> INFORMATION SHOWN:
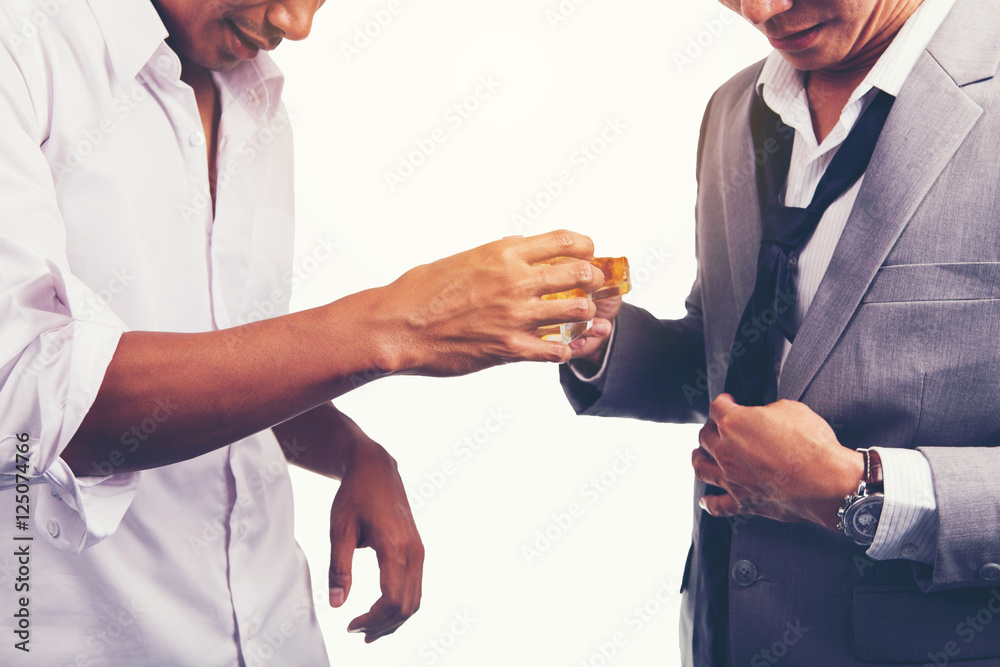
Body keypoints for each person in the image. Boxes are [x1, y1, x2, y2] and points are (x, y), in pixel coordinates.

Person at [0, 0, 606, 663]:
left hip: (281, 629)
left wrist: (352, 449)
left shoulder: (257, 97)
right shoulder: (21, 48)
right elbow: (34, 402)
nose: (297, 23)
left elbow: (234, 350)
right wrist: (401, 322)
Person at [562, 0, 1000, 664]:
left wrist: (857, 490)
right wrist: (603, 338)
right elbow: (733, 353)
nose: (764, 11)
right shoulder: (732, 109)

> TASK BRIEF:
Copy out the data above exactly, except the pictures.

> WRITTEN ANSWER:
Body keypoints for each person in the image. Boxes are [x1, y1, x2, y2] and points are (x, y), in pixel coordinates.

Person at [0, 0, 606, 663]:
left hip: (281, 629)
left wrist: (352, 449)
left shoulder: (257, 97)
right shoulder: (21, 48)
right elbow: (34, 402)
nose: (297, 23)
left elbow: (234, 350)
right wrist: (401, 322)
Person at [562, 0, 1000, 664]:
left wrist: (857, 490)
right wrist: (603, 338)
right elbow: (733, 353)
nose: (764, 11)
right shoulder: (732, 109)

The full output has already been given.